Children of divorce sometimes have it hard: One minute, they may be living in a happy family with two supportive parents. The next minute, their parents are screaming at one another and filing for divorce. Children find this situation very frightening. They may feel that they must choose one parent over the other. Some children try to be neutral and support both parents. Some children wish they could leave both parents behind and live with a relative or close friend instead. Some children feel they are to blame for their parents' problems while others see themselves as their parents' caretakers, and they try to "fix" things for their parents. As might be imagined, this is a very, very difficult situation for children to be in, and we should not expect them to make these decisions.
Fortunately, in California, children do not have to make these tough decisions. Instead, when a divorce occurs, the legal system is available to independently determine how child custody will be handled. To make this decision, the Court first asks if the parents themselves have reached an agreement. Ideally, the parents will have a clear plan for handling child custody. Some parents share joint custody: in this case, the children spend significant time with each parent. In certain cases, one parent may have sole custody, while the other parent has limited or no visitation.

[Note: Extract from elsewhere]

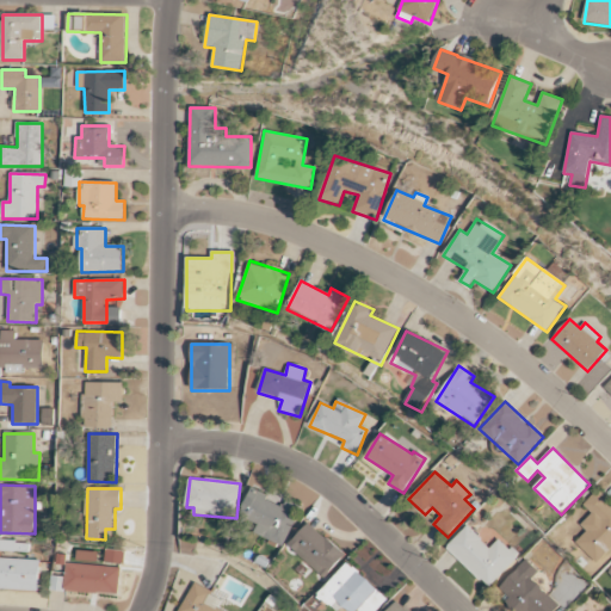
[(283,544),(300,507),(285,500),(282,507),(266,500),(269,495),(252,488),(236,523),(283,544)]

If parents are unable to agree on child custody, the Court will determine what custody schedule will serve the children's best interests. The Court considers a plethora of factors, including (without limitation) each parent's history of drug or alcohol abuse, record of child abuse, mental health, and likelihood of facilitating visitation with the other parent. Once the Court makes its decision, the parents are given the custody order. A custody order typically puts an end to questions about visitation and gives the parties a specific road map to follow in questions of custody of their children.